→ **PROBLEM**
Rewrite the records from their start through the line containing "being a mere", changing every "Tracker" to "Stats" and leaving all else as is.

(Dataset entries)

- - - -

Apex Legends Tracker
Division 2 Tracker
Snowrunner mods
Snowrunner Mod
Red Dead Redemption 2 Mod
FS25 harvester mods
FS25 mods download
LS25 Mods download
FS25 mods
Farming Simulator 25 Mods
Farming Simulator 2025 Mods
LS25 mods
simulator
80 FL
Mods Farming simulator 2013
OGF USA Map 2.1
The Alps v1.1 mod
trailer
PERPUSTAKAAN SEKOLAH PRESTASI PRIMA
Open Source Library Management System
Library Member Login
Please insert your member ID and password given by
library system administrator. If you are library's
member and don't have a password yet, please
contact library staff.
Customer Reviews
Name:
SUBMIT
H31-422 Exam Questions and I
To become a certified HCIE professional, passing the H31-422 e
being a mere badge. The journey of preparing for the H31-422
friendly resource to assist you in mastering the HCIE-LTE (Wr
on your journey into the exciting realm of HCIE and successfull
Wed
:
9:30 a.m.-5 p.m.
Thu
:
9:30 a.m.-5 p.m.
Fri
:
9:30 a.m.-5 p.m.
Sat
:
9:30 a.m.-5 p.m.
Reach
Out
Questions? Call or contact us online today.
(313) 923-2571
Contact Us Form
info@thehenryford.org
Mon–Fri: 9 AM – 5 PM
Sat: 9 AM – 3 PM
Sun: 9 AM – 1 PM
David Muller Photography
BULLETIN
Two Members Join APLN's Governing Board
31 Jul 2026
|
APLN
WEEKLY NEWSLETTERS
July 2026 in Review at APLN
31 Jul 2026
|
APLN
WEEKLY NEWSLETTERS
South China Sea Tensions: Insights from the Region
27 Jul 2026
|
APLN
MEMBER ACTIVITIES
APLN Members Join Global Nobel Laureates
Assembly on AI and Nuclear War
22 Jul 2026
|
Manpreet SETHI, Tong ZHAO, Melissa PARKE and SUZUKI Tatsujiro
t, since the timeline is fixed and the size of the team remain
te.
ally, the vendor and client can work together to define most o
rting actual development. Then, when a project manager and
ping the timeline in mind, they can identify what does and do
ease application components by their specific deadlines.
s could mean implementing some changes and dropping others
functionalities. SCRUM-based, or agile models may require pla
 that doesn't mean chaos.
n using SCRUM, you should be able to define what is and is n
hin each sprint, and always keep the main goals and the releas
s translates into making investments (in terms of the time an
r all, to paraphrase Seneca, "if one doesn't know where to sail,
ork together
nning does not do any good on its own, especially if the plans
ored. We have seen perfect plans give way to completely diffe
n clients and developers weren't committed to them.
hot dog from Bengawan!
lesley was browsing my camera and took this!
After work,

- - - -

→ **OUTPUT FOR THIS TASK**
Apex Legends Stats
Division 2 Stats
Snowrunner mods
Snowrunner Mod
Red Dead Redemption 2 Mod
FS25 harvester mods
FS25 mods download
LS25 Mods download
FS25 mods
Farming Simulator 25 Mods
Farming Simulator 2025 Mods
LS25 mods
simulator
80 FL
Mods Farming simulator 2013
OGF USA Map 2.1
The Alps v1.1 mod
trailer
PERPUSTAKAAN SEKOLAH PRESTASI PRIMA
Open Source Library Management System
Library Member Login
Please insert your member ID and password given by
library system administrator. If you are library's
member and don't have a password yet, please
contact library staff.
Customer Reviews
Name:
SUBMIT
H31-422 Exam Questions and I
To become a certified HCIE professional, passing the H31-422 e
being a mere badge. The journey of preparing for the H31-422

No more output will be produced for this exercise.